// the find
amazon-science/chronos-forecasting
Chronos: Pretrained Models for Time Series Forecasting
Chronos is Amazon's family of pretrained transformer models for time series forecasting, treating the problem like language modeling — tokenize the series, predict next tokens, sample trajectories for probabilistic outputs. Chronos-2 extends this to multivariate and covariate-informed forecasting. It's for ML engineers who want a strong zero-shot baseline without training their own model from scratch.
The Bolt variants are a genuine engineering win — patch-based encoding with direct multi-step decoding gets you 250x faster inference and 20x less memory than the original T5-based models at slightly better accuracy, which matters a lot when you're running inference at scale. The model size ladder (8M to 710M parameters) lets you pick your accuracy/latency tradeoff rather than being stuck with one option. Chronos-2's covariate support is the headline feature — most zero-shot forecasting models are univariate-only, so being able to pass known future features (holidays, promotions) is a real differentiator for demand forecasting use cases. The evaluation infrastructure is unusually honest: they publish raw per-dataset CSVs for every model variant, not just cherry-picked aggregate numbers.

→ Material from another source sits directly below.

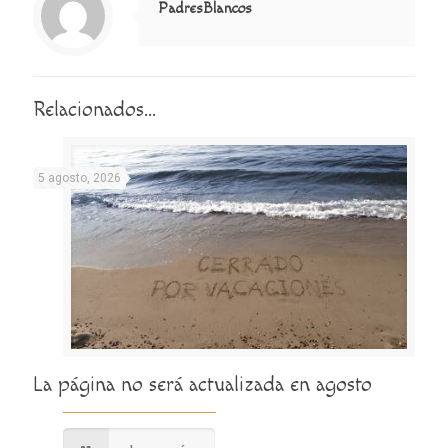
PadresBlancos
Relacionados...
5 agosto, 2026
La página no será actualizada en agosto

The deployment story is AWS-first to the point of being a soft lock — the production recommendations all point to SageMaker or AutoGluon-Cloud, and while you can run it anywhere PyTorch runs, the docs treat self-hosting as an afterthought. Chronos-2's multivariate support is new and the architecture is more complex; the 120M parameter cap means you're not getting GPT-4-scale capacity here, and on datasets with many correlated series it may underperform models trained specifically on that domain. The original Chronos T5 models are essentially legacy at this point but still take up most of the README surface area, which creates confusion about what you should actually use. There's no streaming or incremental update path — you re-run inference from scratch each time, which is fine for batch weekly forecasting but painful for anything that needs low-latency updates as new data arrives.